Hardware design source data:

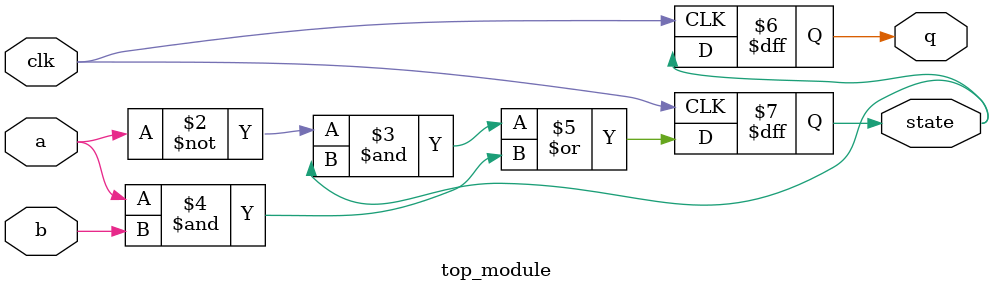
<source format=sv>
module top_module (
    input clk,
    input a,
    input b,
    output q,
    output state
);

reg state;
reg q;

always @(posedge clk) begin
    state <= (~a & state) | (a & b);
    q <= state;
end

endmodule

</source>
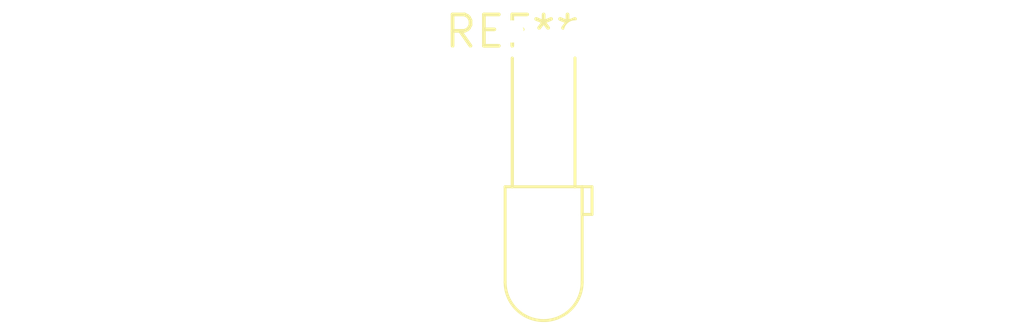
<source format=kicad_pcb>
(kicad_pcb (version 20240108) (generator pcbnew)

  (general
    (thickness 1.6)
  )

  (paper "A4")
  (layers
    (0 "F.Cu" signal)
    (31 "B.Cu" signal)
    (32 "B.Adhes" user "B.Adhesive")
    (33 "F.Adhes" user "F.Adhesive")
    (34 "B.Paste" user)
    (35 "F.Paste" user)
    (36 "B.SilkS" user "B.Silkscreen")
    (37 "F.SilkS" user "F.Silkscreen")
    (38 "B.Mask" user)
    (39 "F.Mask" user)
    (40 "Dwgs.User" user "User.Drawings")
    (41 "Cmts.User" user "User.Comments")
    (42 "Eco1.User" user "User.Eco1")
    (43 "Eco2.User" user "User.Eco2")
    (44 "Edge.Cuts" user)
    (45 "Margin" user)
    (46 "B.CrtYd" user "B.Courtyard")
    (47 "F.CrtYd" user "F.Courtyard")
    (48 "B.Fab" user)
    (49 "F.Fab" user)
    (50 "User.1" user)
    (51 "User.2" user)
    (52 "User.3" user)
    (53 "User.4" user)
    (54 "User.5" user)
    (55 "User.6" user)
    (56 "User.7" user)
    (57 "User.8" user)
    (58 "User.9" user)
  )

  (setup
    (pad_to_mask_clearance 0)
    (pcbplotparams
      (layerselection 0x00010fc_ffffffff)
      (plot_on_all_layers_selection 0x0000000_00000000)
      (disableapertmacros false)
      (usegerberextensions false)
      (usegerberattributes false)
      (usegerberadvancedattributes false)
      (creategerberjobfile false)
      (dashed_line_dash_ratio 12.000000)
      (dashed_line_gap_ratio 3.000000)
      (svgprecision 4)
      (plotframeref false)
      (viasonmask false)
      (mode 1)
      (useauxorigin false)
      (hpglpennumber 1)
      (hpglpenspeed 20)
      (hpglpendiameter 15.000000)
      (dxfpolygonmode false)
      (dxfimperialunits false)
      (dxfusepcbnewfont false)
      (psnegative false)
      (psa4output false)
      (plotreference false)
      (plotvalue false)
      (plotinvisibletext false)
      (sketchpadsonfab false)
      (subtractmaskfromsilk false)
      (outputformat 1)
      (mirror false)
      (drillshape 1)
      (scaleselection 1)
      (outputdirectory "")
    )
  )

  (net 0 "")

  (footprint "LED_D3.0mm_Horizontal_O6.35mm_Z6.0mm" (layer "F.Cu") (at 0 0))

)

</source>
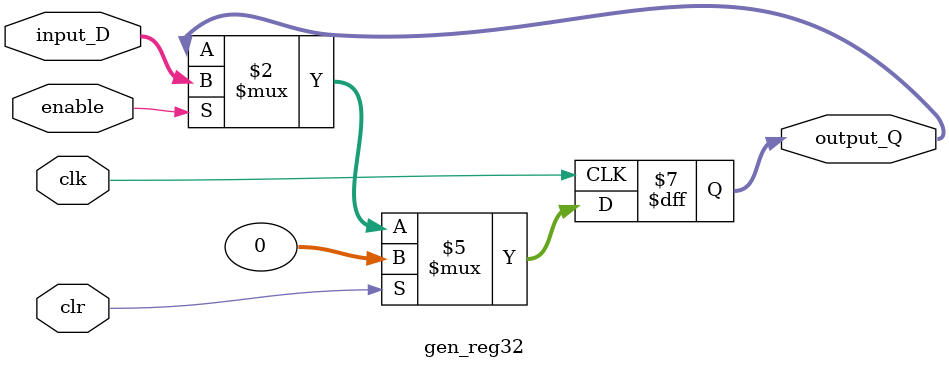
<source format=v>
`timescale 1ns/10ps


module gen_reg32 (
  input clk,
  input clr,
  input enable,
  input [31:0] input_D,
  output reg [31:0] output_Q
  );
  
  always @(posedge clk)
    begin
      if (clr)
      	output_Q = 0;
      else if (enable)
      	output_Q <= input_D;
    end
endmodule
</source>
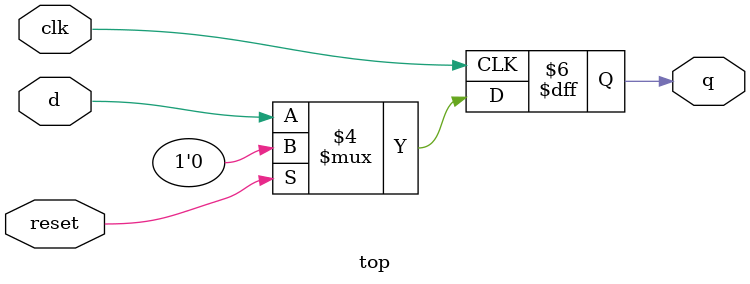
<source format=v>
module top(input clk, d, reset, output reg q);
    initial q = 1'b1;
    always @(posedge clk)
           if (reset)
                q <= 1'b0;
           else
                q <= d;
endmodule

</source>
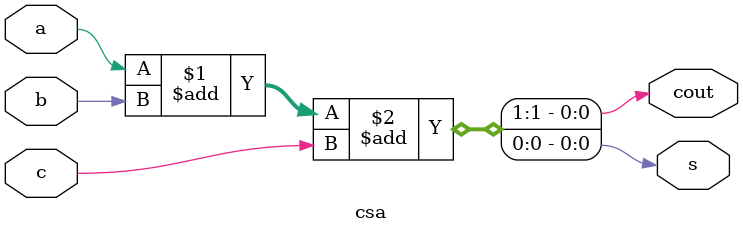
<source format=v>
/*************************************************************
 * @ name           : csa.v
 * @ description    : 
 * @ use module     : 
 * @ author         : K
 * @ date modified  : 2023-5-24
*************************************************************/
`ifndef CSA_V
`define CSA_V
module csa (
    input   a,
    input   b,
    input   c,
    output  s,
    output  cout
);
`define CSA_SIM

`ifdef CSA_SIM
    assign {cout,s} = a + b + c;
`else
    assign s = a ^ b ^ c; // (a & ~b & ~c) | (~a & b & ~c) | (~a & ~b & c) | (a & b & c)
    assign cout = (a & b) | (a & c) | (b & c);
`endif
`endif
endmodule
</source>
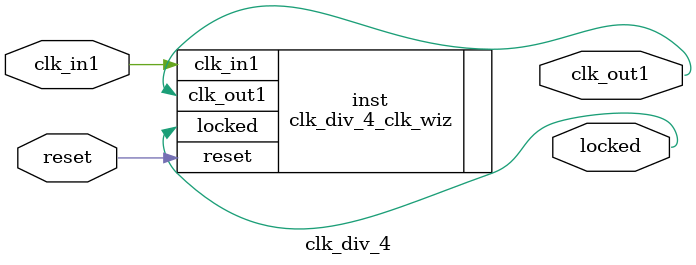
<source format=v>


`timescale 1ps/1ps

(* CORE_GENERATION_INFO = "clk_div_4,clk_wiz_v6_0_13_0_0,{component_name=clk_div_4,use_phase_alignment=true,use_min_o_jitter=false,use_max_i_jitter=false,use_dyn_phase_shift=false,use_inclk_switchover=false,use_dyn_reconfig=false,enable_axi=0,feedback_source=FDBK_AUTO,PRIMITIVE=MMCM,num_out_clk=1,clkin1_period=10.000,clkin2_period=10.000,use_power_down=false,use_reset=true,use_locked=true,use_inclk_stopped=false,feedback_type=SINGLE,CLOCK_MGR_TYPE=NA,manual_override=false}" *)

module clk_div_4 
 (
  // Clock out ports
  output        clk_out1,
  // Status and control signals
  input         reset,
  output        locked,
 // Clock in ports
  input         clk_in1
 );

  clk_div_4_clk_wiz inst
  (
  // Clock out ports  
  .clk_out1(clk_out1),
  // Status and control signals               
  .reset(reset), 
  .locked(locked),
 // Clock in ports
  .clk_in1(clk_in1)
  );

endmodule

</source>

• **PROBLEM REQUIREMENTS**: Reproduce all the entries that precede this task, word for word, minus any pictures.

• **EXERCISE RESULT**:
<source format=sv>
module top_module (
    input clk,
    input a,
    input b,
    output q,
    output state
);

reg state;
reg q;

always @(posedge clk) begin
    state <= (~a & state) | (a & b);
    q <= state;
end

endmodule

</source>
<source format=kicad_pcb>
(kicad_pcb (version 20240108) (generator pcbnew)

  (general
    (thickness 1.6)
  )

  (paper "A4")
  (layers
    (0 "F.Cu" signal)
    (31 "B.Cu" signal)
    (32 "B.Adhes" user "B.Adhesive")
    (33 "F.Adhes" user "F.Adhesive")
    (34 "B.Paste" user)
    (35 "F.Paste" user)
    (36 "B.SilkS" user "B.Silkscreen")
    (37 "F.SilkS" user "F.Silkscreen")
    (38 "B.Mask" user)
    (39 "F.Mask" user)
    (40 "Dwgs.User" user "User.Drawings")
    (41 "Cmts.User" user "User.Comments")
    (42 "Eco1.User" user "User.Eco1")
    (43 "Eco2.User" user "User.Eco2")
    (44 "Edge.Cuts" user)
    (45 "Margin" user)
    (46 "B.CrtYd" user "B.Courtyard")
    (47 "F.CrtYd" user "F.Courtyard")
    (48 "B.Fab" user)
    (49 "F.Fab" user)
    (50 "User.1" user)
    (51 "User.2" user)
    (52 "User.3" user)
    (53 "User.4" user)
    (54 "User.5" user)
    (55 "User.6" user)
    (56 "User.7" user)
    (57 "User.8" user)
    (58 "User.9" user)
  )

  (setup
    (pad_to_mask_clearance 0)
    (pcbplotparams
      (layerselection 0x00010fc_ffffffff)
      (plot_on_all_layers_selection 0x0000000_00000000)
      (disableapertmacros false)
      (usegerberextensions false)
      (usegerberattributes false)
      (usegerberadvancedattributes false)
      (creategerberjobfile false)
      (dashed_line_dash_ratio 12.000000)
      (dashed_line_gap_ratio 3.000000)
      (svgprecision 4)
      (plotframeref false)
      (viasonmask false)
      (mode 1)
      (useauxorigin false)
      (hpglpennumber 1)
      (hpglpenspeed 20)
      (hpglpendiameter 15.000000)
      (dxfpolygonmode false)
      (dxfimperialunits false)
      (dxfusepcbnewfont false)
      (psnegative false)
      (psa4output false)
      (plotreference false)
      (plotvalue false)
      (plotinvisibletext false)
      (sketchpadsonfab false)
      (subtractmaskfromsilk false)
      (outputformat 1)
      (mirror false)
      (drillshape 1)
      (scaleselection 1)
      (outputdirectory "")
    )
  )

  (net 0 "")

  (footprint "LED_D3.0mm_Horizontal_O6.35mm_Z6.0mm" (layer "F.Cu") (at 0 0))

)

</source>
<source format=v>
`timescale 1ns/10ps


module gen_reg32 (
  input clk,
  input clr,
  input enable,
  input [31:0] input_D,
  output reg [31:0] output_Q
  );
  
  always @(posedge clk)
    begin
      if (clr)
      	output_Q = 0;
      else if (enable)
      	output_Q <= input_D;
    end
endmodule
</source>
<source format=v>
module top(input clk, d, reset, output reg q);
    initial q = 1'b1;
    always @(posedge clk)
           if (reset)
                q <= 1'b0;
           else
                q <= d;
endmodule

</source>
<source format=v>
/*************************************************************
 * @ name           : csa.v
 * @ description    : 
 * @ use module     : 
 * @ author         : K
 * @ date modified  : 2023-5-24
*************************************************************/
`ifndef CSA_V
`define CSA_V
module csa (
    input   a,
    input   b,
    input   c,
    output  s,
    output  cout
);
`define CSA_SIM

`ifdef CSA_SIM
    assign {cout,s} = a + b + c;
`else
    assign s = a ^ b ^ c; // (a & ~b & ~c) | (~a & b & ~c) | (~a & ~b & c) | (a & b & c)
    assign cout = (a & b) | (a & c) | (b & c);
`endif
`endif
endmodule
</source>
<source format=v>


`timescale 1ps/1ps

(* CORE_GENERATION_INFO = "clk_div_4,clk_wiz_v6_0_13_0_0,{component_name=clk_div_4,use_phase_alignment=true,use_min_o_jitter=false,use_max_i_jitter=false,use_dyn_phase_shift=false,use_inclk_switchover=false,use_dyn_reconfig=false,enable_axi=0,feedback_source=FDBK_AUTO,PRIMITIVE=MMCM,num_out_clk=1,clkin1_period=10.000,clkin2_period=10.000,use_power_down=false,use_reset=true,use_locked=true,use_inclk_stopped=false,feedback_type=SINGLE,CLOCK_MGR_TYPE=NA,manual_override=false}" *)

module clk_div_4 
 (
  // Clock out ports
  output        clk_out1,
  // Status and control signals
  input         reset,
  output        locked,
 // Clock in ports
  input         clk_in1
 );

  clk_div_4_clk_wiz inst
  (
  // Clock out ports  
  .clk_out1(clk_out1),
  // Status and control signals               
  .reset(reset), 
  .locked(locked),
 // Clock in ports
  .clk_in1(clk_in1)
  );

endmodule

</source>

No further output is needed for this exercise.